American writer and professor

Didi Jackson (born April 22, 1970) is an American poet and professor. In 2020, she released her debut poetry collection, Moon Jar, and in 2024, she released another titled My Infinity, both with Red Hen Press. She is a professor of creative writing at Vanderbilt University.

== Career ==
She has taught art history courses; she has also taught in the Department of English at the University of Vermont. Since 2021, Jackson has been an assistant professor of creative writing at Vanderbilt University. Jackson has taught "many different levels of students, from high school students to graduate students."

In 2020, Jackson released her debut poetry collection, Moon Jar, with Red Hen Press.
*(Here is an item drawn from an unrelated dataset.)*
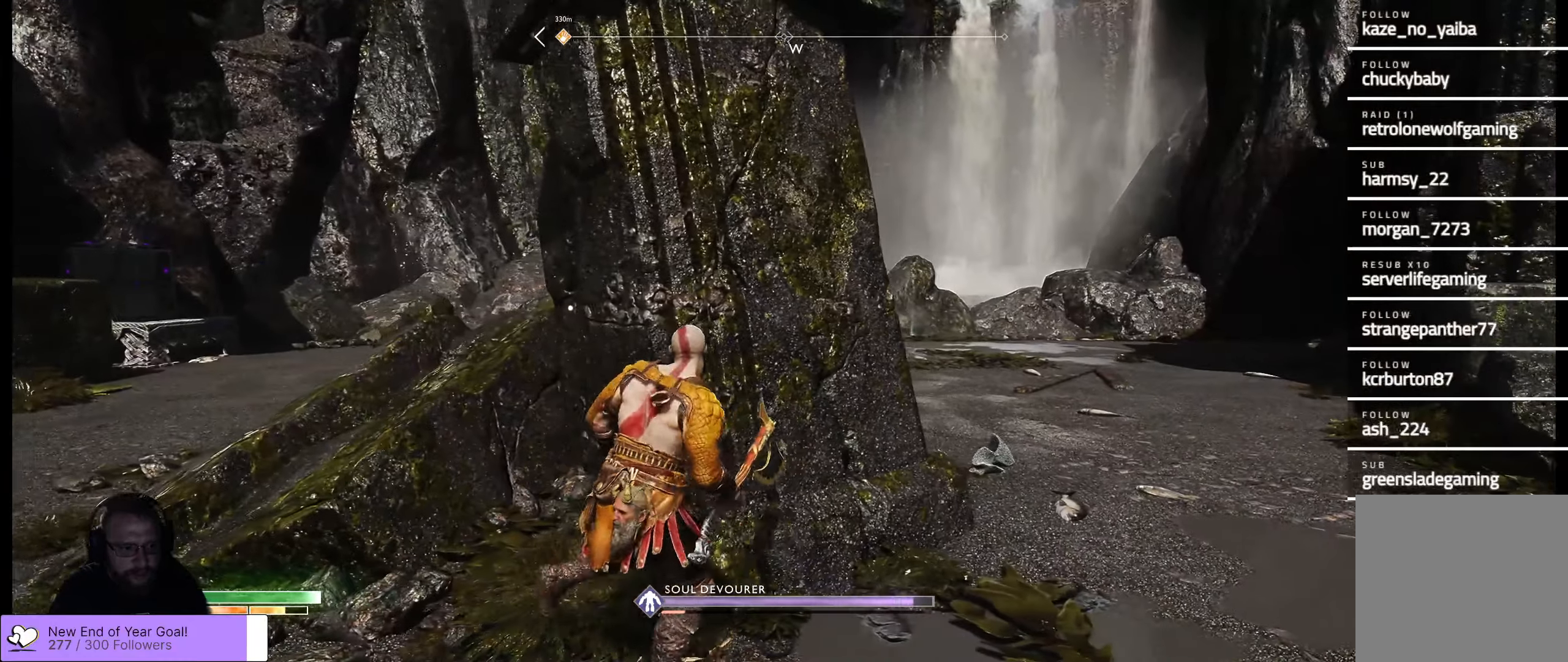
{"buttons": [], "left_stick": "left", "right_stick": "center", "events": [[217, "left_stick", "right"], [450, "left_stick", "center"], [500, "left_stick", "left"]]}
Among other experiences, the book's poems involve the suicide of Jackson's husband in 2011. She stated it "was a very difficult book to write, but one that I did so out of necessity. I felt I needed to tell my story."

In 2024, Jackson released a second poetry collection called My Infinity with Red Hen Press. Publishers Weekly particularly noted Jackson's poems in conversation with Hilma af Klint and stated "The question of why haunts this stirring collection, giving voice to the human instinct to seek answers from the dead." The Poetry Foundation said "Jackson finds inspiration in Klint’s daring work, in the power of creativity to bring us back to ourselves, to find wonder in the everyday".

In 2022, Jackson won the Robert H. Winner Memorial Award from the Poetry Society of America for her poem "Two Mule Deer". Jackson's poems have additionally been published in the New Yorker BOMB Magazine, Academy of American Poets, and others.

== Personal life ==
In 2013, she married Major Jackson, another American poet and professor. The same year, they moved to Vermont. She has a son.